Importing Data#

Making a cell object#

PyProBE stores all experimental data and information in a pyprobe.cell.Cell object. It has two main attributes:

A cell object can be created by providing an info dictionary as a keyword argument to info:

import pyprobe

# Describe the cell. Required fields are 'Name'.
info_dictionary = {'Name': 'Sample cell',
                   'Chemistry': 'NMC622',
                   'Nominal Capacity [Ah]': 0.04,
                   'Cycler number': 1,
                   'Channel number': 1,}

# Create a cell object
cell = pyprobe.Cell(info = info_dictionary)

The info dictionary can contain any number of key-value pairs that provide metadata to identify the cell and the conditions it was tested under.

Importing data from a cycler#

PyProBE defines a Procedure as a dataset collected from a single run of an experimental protocol created on a battery cycler. Throughout its life, a cell will likely undergo multiple procedures, such as beginning-of-life testing, degradation cycles, reference performance tests (RPTs) etc.

Data can be imported into PyProBE from a range of cyclers. You import data from a cycler using the import_from_cycler() method:

# From the previously created cell instance
cell.import_from_cycler(
   procedure_name="Sample",
   cycler="neware",
   input_data_path="path/to/cycler_file.csv")

This will do two things: 1. Convert the data in the cycler file into the PyProBE standard format, saved to a ‘.parquet’ file. By default, the file will be saved to the same path with only the file extension changed, however this can be controlled by passing a filepath to the output_data_path argument of this function. 2. Import the data into a the cell’s procedure dictionary with the given name as the dictionary key.

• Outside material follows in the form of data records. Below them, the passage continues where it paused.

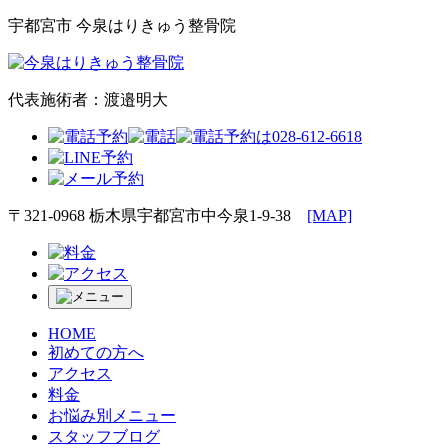
宇都宮市 今泉はりきゅう整骨院
代表施術者：渡邉明大
〒321-0968 栃木県宇都宮市中今泉1-9-38
[MAP]
HOME
初めての方へ
アクセス
料金
お悩み別
メニュー
スタッフブログ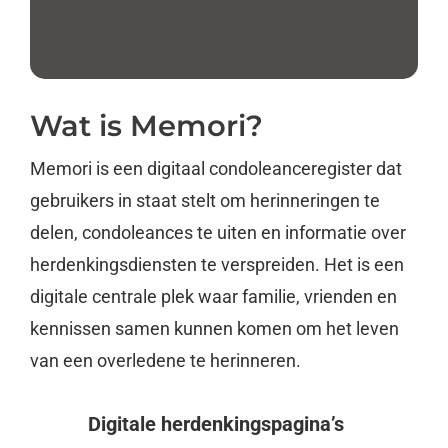
Wat is Memori?
Memori is een digitaal condoleanceregister dat
gebruikers in staat stelt om herinneringen te
delen, condoleances te uiten en informatie over
herdenkingsdiensten te verspreiden. Het is een
digitale centrale plek waar familie, vrienden en
kennissen samen kunnen komen om het leven
van een overledene te herinneren.
Digitale herdenkingspagina’s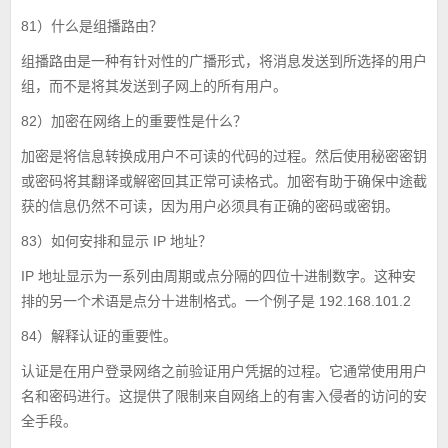
81）什么是组播路由？
组播路由是一种有针对性的广播形式，将消息发送到所选择的用户
组，而不是将其发送到子网上的所有用户。
82）加密在网络上的重要性是什么？
加密是将信息转换成用户不可读的代码的过程。然后使用秘密密钥
或密码将其翻译或解密回其正常可读格式。加密有助于确保中途截
获的信息仍然不可读，因为用户必须具有正确的密码或密钥。
83）如何安排和显示 IP 地址？
IP 地址显示为一系列由周期或点分隔的四位十进制数字。这种安
排的另一个术语是点分十进制格式。一个例子是 192.168.101.2
84）解释认证的重要性。
认证是在用户登录网络之前验证用户凭据的过程。它通常使用用户
名和密码进行。这提供了限制来自网络上的有害入侵者的访问的安
全手段。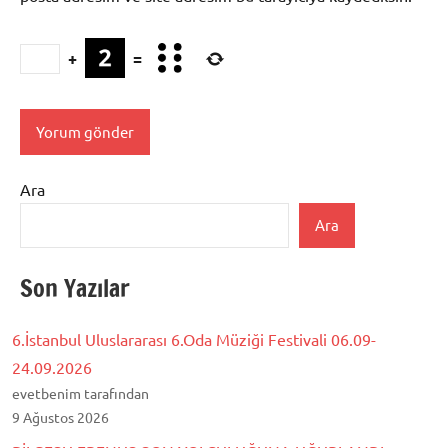
+
=
Ara
Ara
Son Yazılar
6.İstanbul Uluslararası 6.Oda Müziği Festivali 06.09-
24.09.2026
evetbenim tarafından
9 Ağustos 2026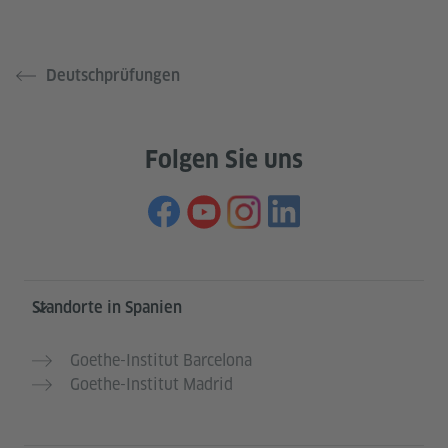
Deutschprüfungen
Folgen Sie uns
Service- und Informationsbereich
Standorte in Spanien
Goethe-Institut Barcelona
Goethe-Institut Madrid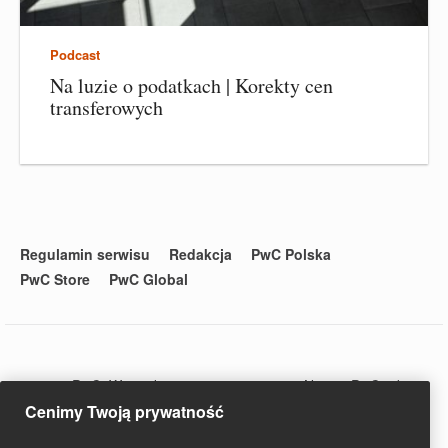
Podcast
Na luzie o podatkach | Korekty cen
transferowych
Regulamin serwisu
Redakcja
PwC Polska
PwC Store
PwC Global
© 2020 PwC. Wszystkie prawa zastrzeżone. Nazwa PwC odnosi
się do firm wchodzących w skład sieci PwC, z których każda
Cenimy Twoją prywatność
stanowi odrębny podmiot prawny. Więcej informacji na stronie
www.pwc.com/structure.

These steps can be separated. You can perform step 1 with the pyprobe.cell.process_cycler_data() method, and step 2 with the pyprobe.cell.Cell.import_data() method.

The first time this method is called will take longer than subsequent calls as the data conversion is executed. Once the ‘.parquet’ file is written future executions will be much faster.

Any number of procedures can be added to a cell, for example:

# Add the first procedure
cell.import_from_cycler(
   procedure_name="Cycling",
   cycler="neware",
   input_data_path="path/to/cycler_file_cycling.csv")

# Add the second procedure
cell.import_from_cycler(
   procedure_name="RPT",
   cycler="neware",
   input_data_path="path/to/cycler_file_RPT.csv")

print(cell.procedure)
# Returns: dict({'Cycling': <pyprobe.procedure.Procedure object…, 'RPT': <pyprobe.procedure.Procedure object…})

When the data is imported, PyProBE will look for a README file in the directory of the cycler file and/or the PyProBE format ‘.parquet’ file. You can also specify a custom path for it in the readme_path argument. The README file contains details of the experimental procedure that generated the data. See the Writing a README file section for guidance.

Without a README file, the data will still be imported, but will not be filterable by ‘experiment’ or by complex cycle patterns.

Working with multiple input files#

Some cyclers may output data in multiple files. For example, BioLogic Modulo Bat procedures. Assuming the data is all in the same folder, PyProBE is able to collect all of the files and process them into a single parquet file. This is done by providing a * wildcard in the input_filename argument:

# From the previously created cell instance
cell.import_from_cycler(
   procedure_name="Sample",
   cycler="neware",
   input_data_path="path/to/cycler_file*.csv")

This will process all files in the folder that match the pattern cycler_file*.csv, e.g. cycler_file_1.csv, cycler_file_2.csv, etc.

The Biologic Modulo Bat format has its own reader 'biologic_MB':

cell.import_from_cycler(
   procedure_name="biologic_MB",
   cycler="neware",
   input_data_path="path/to/cycler_file_*_MB.mpt")

Batch preprocessing#

If you have multiple cells undergoing the same experimental procedures, you can create a list of Cell objects together with the make_cell_list() function.

This requires an Experiment Record alongside your data. This is an Excel file that contains important experimental information about your cells and the procedures they have undergone. See the Writing an Experiment record section for guidance.

cell_list = pyprobe.make_cell_list(record_filepath = 'path/to/experiment_record.xlsx',
                                   worksheet_name = 'Sample experiment')

This function creates a list of cells, where the info dictionary is populated with the information from the Experiment Record. You can then loop through these cells, adding data to procedures. It is often helpful to include parameters of your data file names in the experiment record, so that these can be generated automatically within your loop.

Adding data not from a cycler#

In your battery experiment, it is likely that you will be collecting data from sources additional to your battery cycler. This can be added to your Procedure object after it has been created with its add_data() method.

The data that you provide must be timeseries, with a column that can be interpreted in DateTime format. This is usually a string that may appear like: "2024-02-29 09:19:58.554". PyProBE will interpolate your data into the time series of the cycling data already there, so it can be filtered as normal.